The municipal judge did not act on the motion. Consequently, Manzano filed a petition for mandamus and prohibition with the Court of First Instance (CFI) of Tarlac to compel the judge to resolve the motion and to halt the criminal proceedings. The CFI issued a preliminary injunction but later dismissed the petition. Manzano appealed, contending the complaints were defective, the preliminary examination was illegally conducted, and the CFI erred in dismissing his petition without a formal hearing.
ISSUE
Whether the Court of First Instance correctly dismissed the petition for mandamus and prohibition challenging the validity of the criminal complaints and the preliminary examination conducted by the municipal judge.
RULING
Yes, the CFI’s dismissal was correct. The Supreme Court affirmed the order, holding that the petition for mandamus and prohibition was without merit and prematurely filed. On the authority to file complaints, Sgt. Felipe, as a member of the municipal police, was a peace officer under Section 2, Rule 110 of the Rules of Court, authorized to subscribe to criminal complaints. His designation as acting chief of police, even without a formal appointment, did not strip him of this inherent authority as a peace officer.
Regarding the preliminary examination, the Court ruled it was conducted in accordance with law. The sworn statements of witnesses, taken in question-and-answer form before the judge, complied with the requirement under Section 87(e) of Republic Act No. 296 , as amended. A preliminary examination is ex parte and not a trial on the merits; its purpose is merely to determine probable cause for arrest. The accused has no right to be present or to cross-examine witnesses at this stage, as held in Bustos v. Lucero. Thus, Manzano’s claim of denial of due process was unfounded.

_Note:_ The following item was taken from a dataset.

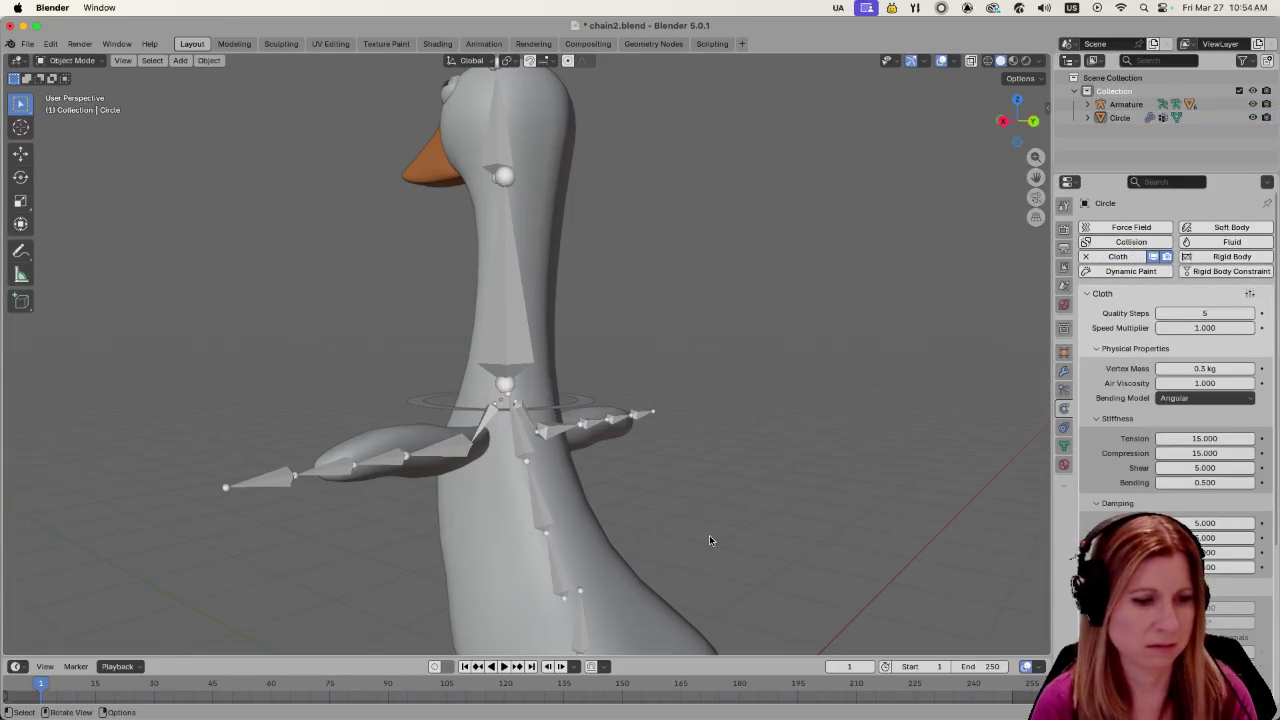
{"action": "left_click", "coordinate": [503, 554]}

The Court further found the petitions for mandamus and prohibition improper. Prohibition did not lie because any error in the judge’s appreciation of evidence was not a grave abuse of discretion warranting such writ. Mandamus was also not warranted, as the municipal judge’s failure to act on the motion to dismiss within roughly three weeks did not constitute gross neglect, especially since the motion lacked a proper notice of hearing. Manzano’s remedy was to await arraignment and file a motion to quash under Rule 117, or to first seek action from the municipal court before resorting to a higher court. His petition was premature and merely delayed the proceedings.